Fuzz corpus files are stored in testdata/fuzz/ and committed to git. When a fuzz test finds a crash, the failing input is saved automatically and becomes a regression test.

Best Practices

  • Seed with real data: Add actual PVE/PBS API responses as seed corpus entries
  • Target parsers: Focus on functions that parse external/untrusted data
  • Check invariants: Beyond "no panic", validate that output makes sense
  • Run in CI: Fuzz tests run as regular tests (without -fuzz flag) using only the seed corpus, catching regressions

Integration Tests

Integration tests run against real Proxmox VE and PBS APIs. They are tagged with //go:build integration and skipped in normal test runs.

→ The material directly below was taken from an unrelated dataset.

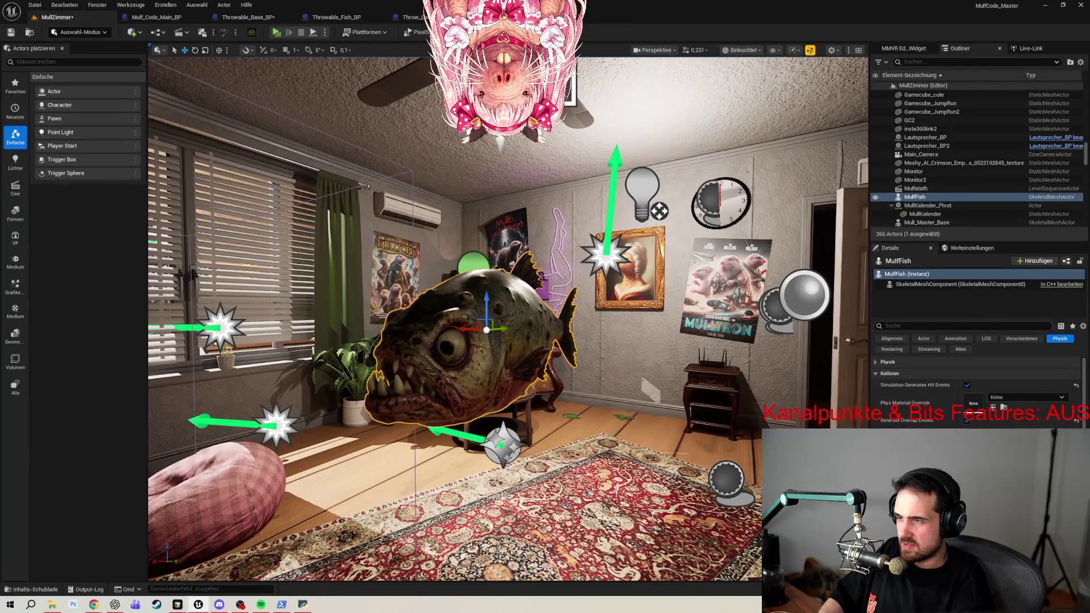
pyautogui.moveTo(454, 318); pyautogui.dragTo(591, 318)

GLINT_PVE_URL=https://192.168.1.215:8006 \
GLINT_PVE_TOKEN_ID=glint@pam!monitor \
GLINT_PVE_TOKEN_SECRET=xxx \
go test ./... -tags=integration -v -count=1

Linting

# Run all linters
task lint

# Run with auto-fix
golangci-lint run --fix ./...

See .golangci.yml for the full linter configuration. Key linters enabled:

Linter Purpose
errcheck Unchecked errors
gosec Security issues
errorlint Proper error wrapping
gocritic Opinionated code quality
revive Go style conventions
testifylint testify best practices

Markdown Linting

Markdown files are linted with markdownlint:

# Install
npm install -g markdownlint-cli2

# Lint all markdown
markdownlint-cli2 "**/*.md"

# Fix auto-fixable issues
markdownlint-cli2 --fix "**/*.md"

Configuration is in .markdownlint.yaml.